November 20, 2015
Gibson, Dunn & Crutcher LLP is pleased to announce that Brian Kniesly has joined the firm as a partner in the Tax Practice Group. He was previously a partner with Fried, Frank, Harris, Shriver & Jacobson.
“We are delighted to welcome Brian to the firm,” said Ken Doran, Chairman and Managing Partner of Gibson Dunn. “Brian is highly regarded by the New York real estate investor community. With his experience advising on some of the most significant and complex real estate transactions in New York, he will enhance our ability to provide the highest quality service to our real estate clients in the city and firmwide.”
“Brian is a strong addition to the firm,” said Steven Shoemate, Co-Partner in Charge of the New York office. “He is a talented tax lawyer whose knowledge and experience in tax law will be a tremendous addition to our real estate and tax practices. In addition, Brian has significant experience advising hedge funds and private equity funds on fund formations and restructurings, investment transactions and tax compliance, which will strengthen our U.S. and international funds capability.”

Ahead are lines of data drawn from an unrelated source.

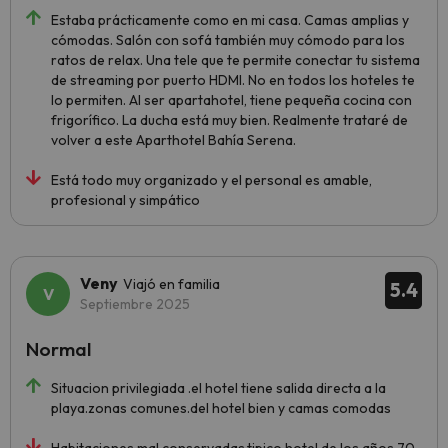
Estaba prácticamente como en mi casa. Camas amplias y
cómodas. Salón con sofá también muy cómodo para los
ratos de relax. Una tele que te permite conectar tu sistema
de streaming por puerto HDMI. No en todos los hoteles te
lo permiten. Al ser apartahotel, tiene pequeña cocina con
frigorífico. La ducha está muy bien. Realmente trataré de
volver a este Aparthotel Bahía Serena.
Está todo muy organizado y el personal es amable,
profesional y simpático
Veny
Viajó en familia
5.4
Septiembre 2025
Normal
Situacion privilegiada .el hotel tiene salida directa a la
playa.zonas comunes.del hotel bien y camas comodas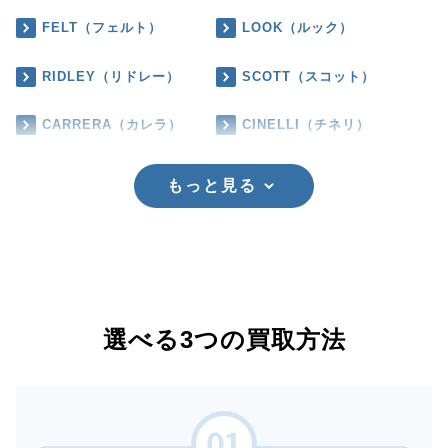
FELT（フェルト）
LOOK（ルック）
RIDLEY（リドレー）
SCOTT（スコット）
CARRERA（カレラ）
CINELLI（チネリ）
もっと見る
選べる3つの買取方法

“I’m looking forward to working with my colleagues at Gibson Dunn,” said Kniesly. “I’ve known the attorneys at Gibson Dunn for years, and I’m eager to join them and the premier real estate platform they’ve established.”
About Brian Kniesly
Kniesly focuses his tax practice in the areas of real estate, real estate investment funds, investment trusts, and mergers and acquisitions. He has extensive experience advising on New York state and local taxes, including transfer taxes, commercial rent and occupancy taxes and others. His investment fund experience is focused on fund formations, including fund structuring for hedge funds, real estate funds, private equity debt funds and investor negotiations.
Prior to joining the firm, Kniesly practiced with Fried Frank in New York since 2001. He is a 1998 graduate of the University of Pennsylvania Law School, where he received the Bernard A. Chertcoff Prize for the highest grade in taxation.